According to Shivaram, “the 742-foot-long ship that launched from San Diego on Saturday, Nov. 6, is the second of six new vessels in the Navy’s fleet oiler program, which will help replenish fuel for other Navy ships that are already out at sea. The Navy plans to eventually have 20 ships in the program.”
LGBTQ advocates are calling the military’s move a symbolic and massive milestone, especially following the long battle the nation’s LGBTQ citizens have had to endure to serve openly within its ranks.
In a statement, Secretary of the Navy Carlos Del Toro said the naming of the ship is intended to help show the errors the military made in the past and prove that the agency is attempting to move past them with a lasting, inclusive commitment to current and future LGBTQ service members. Previous estimates suggest that as many as 100,000 veterans were discharged from military service solely because of their sexual orientation.
“Leaders like Harvey Milk taught us that diversity of backgrounds and experiences help contribute to the strength and resolve of our nation,” Del Toro said. “There is no doubt that the future Sailors aboard this ship will be inspired by Milk’s life and legacy.”
Stuart Milk, the co-founder of the Harvey Milk Foundation and Milk’s nephew, attended the event and said Harvey would be touched by the honor. He also added that it was one of his uncle’s dreams “for service members to serve with authenticity and not be forced to hide who they were and who they love.”
Stuart Milk said that the military had previously approached him about reversing Harvey’s dishonorable discharge from the military. Stuart said he had decided against it, preferring to keep the discharge in place to remind future generations that not everyone has been treated with honor — and that LGBTQ men and women have had to work hard to achieve the rights they have today.
“We have to teach our history to prevent ourselves from going backward,” he said. “This navy ship sends an important message to the world.”
Harvey Milk was a member of the Navy between 1951 and 1955, which included a significant portion of the Korean War.
“In 1977, after his Navy career, Milk became the first openly gay elected official in California when he won a seat on the San Francisco Board of Supervisors,” Shivaram said. “He was assassinated just one year later by a former city supervisor.”

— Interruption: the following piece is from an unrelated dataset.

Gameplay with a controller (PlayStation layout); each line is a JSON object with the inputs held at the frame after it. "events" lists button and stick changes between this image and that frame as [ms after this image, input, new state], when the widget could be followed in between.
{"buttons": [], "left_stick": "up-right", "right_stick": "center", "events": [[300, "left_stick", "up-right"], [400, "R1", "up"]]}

The USNS Harvey Milk is one of six new ships named after civil rights icons as part of a new military program promoting diversity and inclusion. Other ships in the fleet will be named after late civil rights leader and former Georgia Congressman John Lewis; former Supreme Court Chief Justice Earl Warren; lawyer and politician Robert F. Kennedy; prominent orator, abolitionist and suffragist Lucy Stone; and abolitionist and women’s rights activist Sojourner Truth.